I grandi classici, è da lì che nasce l'amore per i libri

FORLi'. È difficile per me stilare una classifica dei “libri del cuore”. Lettrice compulsiva, anzi, “bulimica”, è da tutta la vita che accanto a me c’è un libro, o anche più di uno: squadernato a faccia in giù, con un segnalibro occasionale, aperto e magari precariamente abbandonato su una poltrona o su un tavolo. Migliaia di libri, quindi, letteralmente ingoiati… Le mie cattive abitudini implicano spesso la rilettura, per non rischiare di non ricordare quello che ho letto, se non attraverso una semplice impressione… La mia formazione è classica, quindi fra gli “irrinunciabili” ci sono tutte le opere del teatro greco, che però, appunto, sono opere di teatro, pagine di “Guerra del Peoloponneso” di Tucidide, i lirici: da Alcmane a Tirteo, da Teognide a Saffo… Gli scrittori greci hanno raccontato l’uomo a se stesso in maniera insuperata, a mio parere, e credo che chiunque ci si accosti, anche senza una formazione specifica, non possa non accorgersene, rintracciando anzi, forse con sorpresa, tratti di sé in figure rappresentate migliaia di anni fa…

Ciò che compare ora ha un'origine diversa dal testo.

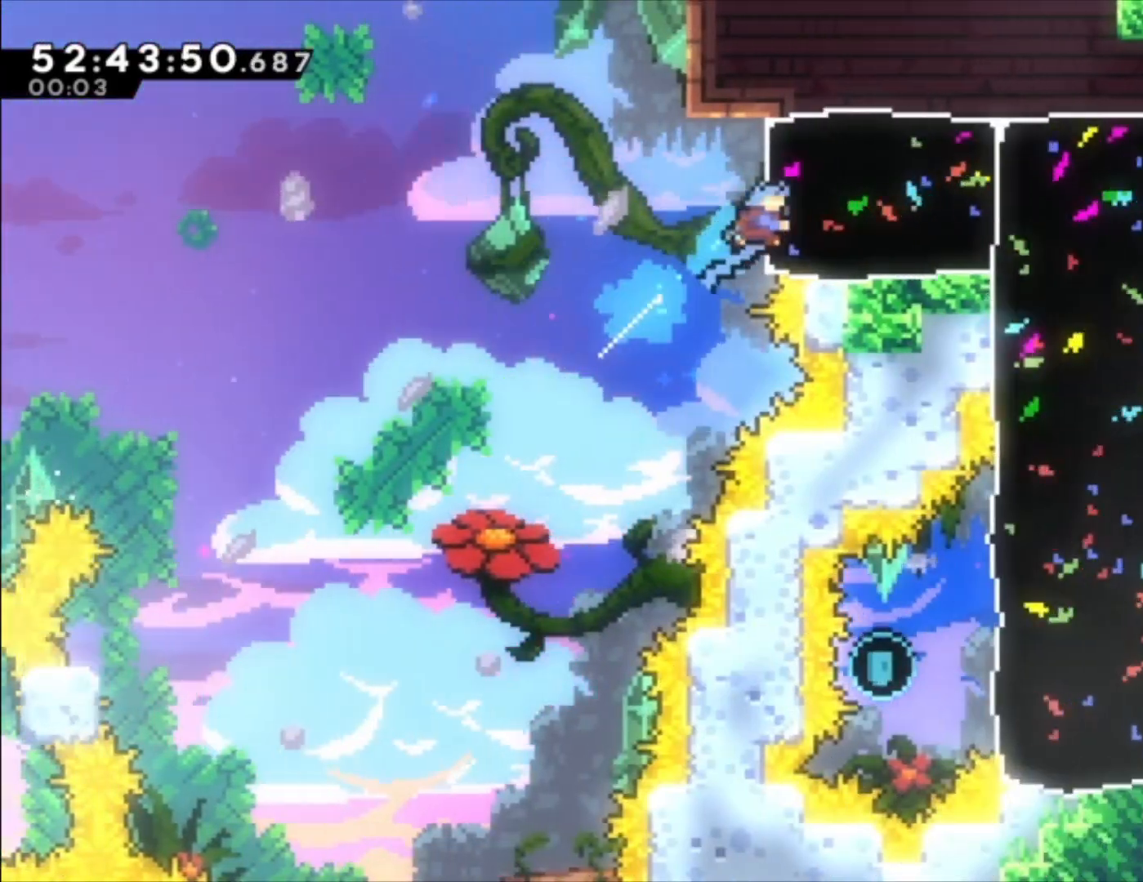
{"buttons": [], "left_stick": "down-left", "events": [[67, "left_stick", "down"], [133, "left_stick", "down-left"]]}
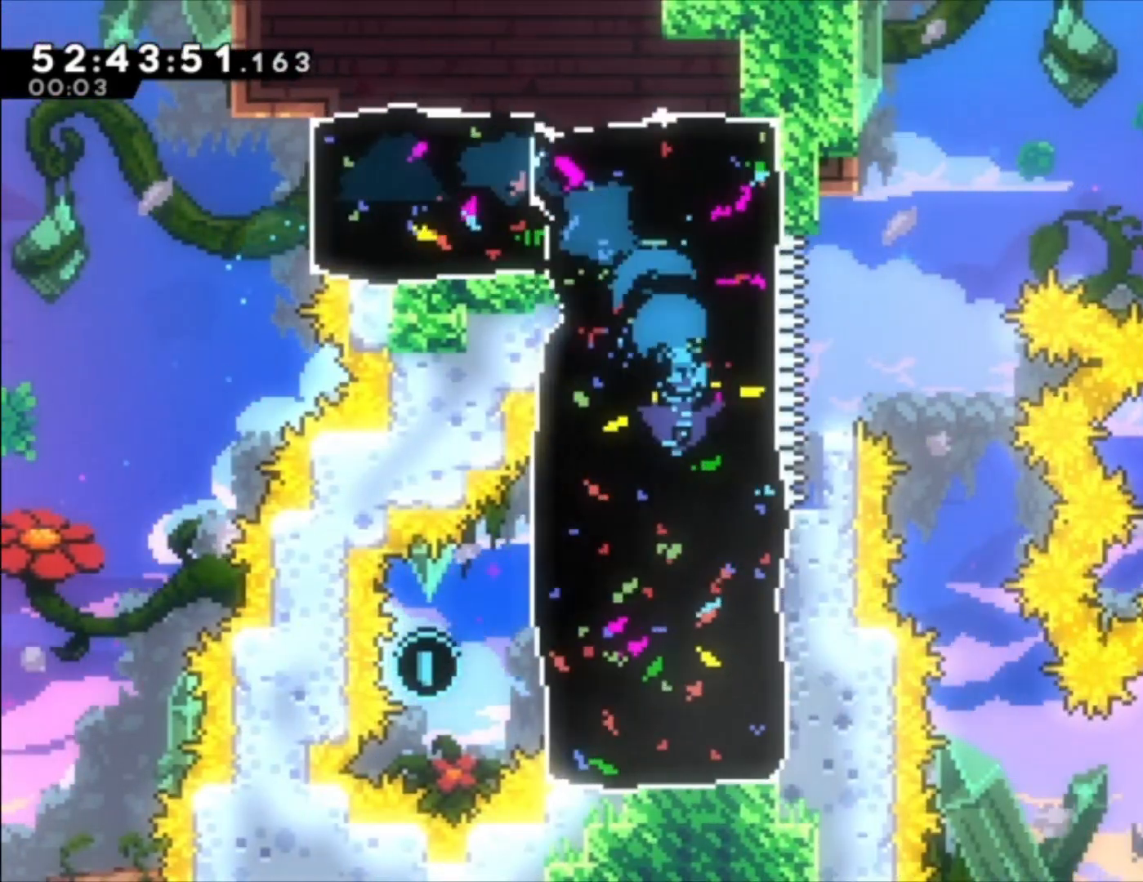
{"buttons": [], "left_stick": "up", "events": [[100, "left_stick", "left"], [233, "left_stick", "up"], [333, "X", "down"], [500, "X", "up"]]}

Però molto altro è venuto dopo: come “Cent’anni di solitudine” di Gabriel Garcia Márquez, “Possessione” di Antonia Byatt, “Rumore bianco” di Don De Lillo, “Le correzioni” di Jonathan Franzen, “Danubio” di Claudio Magris, “Il museo dell’innocenza” di Orhan Pamuk, “Memorie di Adriano”, di Marguerite Yourcenar, “Ogni cosa è illuminata” di Jonathan Safran Foer, “La leggenda del santo bevitore” di Joseph Roth, i bellissimi e inquietanti racconti di “La fortuna ti sorride” di Adam Johnson, “Ulisse” di James Joyce. E poi un sequel, quello delle avventure di Aristotele “detective” firmato da Margaret Doody: docente universitaria, profonda conoscitrice del mondo antico, attraverso lo spaccato di vita quotidiana offerto dalle orazioni giudiziarie del V e IV secolo, Doody rappresenta un’Atene ormai sotto il dominio macedone, ma in cui balzano agli occhi, come figure vive, argentieri e prostitute, ricchi decaduti e scultori. Le inchieste del filosofo di Stagira e del suo allievo Stefanos portano il lettore in tutto il Mediterraneo ellenistico: dall’isola dei guaritori, Kos, all’Egitto dove ferve la costruzione di Alessandria, fino a farlo perdere nell’Asia dei sogni (degli incubi?) di Alessandro il Grande che Aristotele, l’antico maestro, cerca di salvare dalle sue visioni.
E anche di visioni parla “L’anno della morte di Ricardo Reis”, di José Saramago, il libro che forse più di tutti (ma so che sto facendo dei torti…) è una presenza forte nella mia storia di lettrice. Pubblicato nel 1984, è ambientato fra il Capodanno del 1935 e il 1936: l’anno della morte di Ricardo Reis, appunto, l’anno dello scoppio della guerra civile in Spagna, mentre si addensano nubi nere anche sul resto dell’Europa, e del mondo. Questo romanzo, come poi molti di quelli che amo di più, parla proprio di questo: del confine sottile fra stati dell’esistenza, o fra fasi delle vite personali, o della stessa storia… Eteronimo di Fernando Pessoa, Ricardo Reis, che il suo creatore aveva immaginato emigrato in Brasile, da Saramago viene fatto tornare a Lisbona, città “del limite” come Istanbul, come Atene («Qui, dove il mare finisce e la terra comincia» inizia il libro), e gli viene “concessa” una vita, che implica relazioni, affetti, e la silenziosa testimonianza di eventi la cui portata verrà compresa solo in seguito, quando la follia distruttrice della guerra planetaria calerà sul mondo. Flusso di pensiero, dialogo ininterrotto fra Reis e Pessoa, il romanzo continuamente travalica limiti, anche quelli, soprattutto quelli, fra realtà e sogno, fra vita e morte, e Ricardo Reis si offre come testimone e protagonista di un anno dopo il quale il mondo non sarà mai più lo stesso.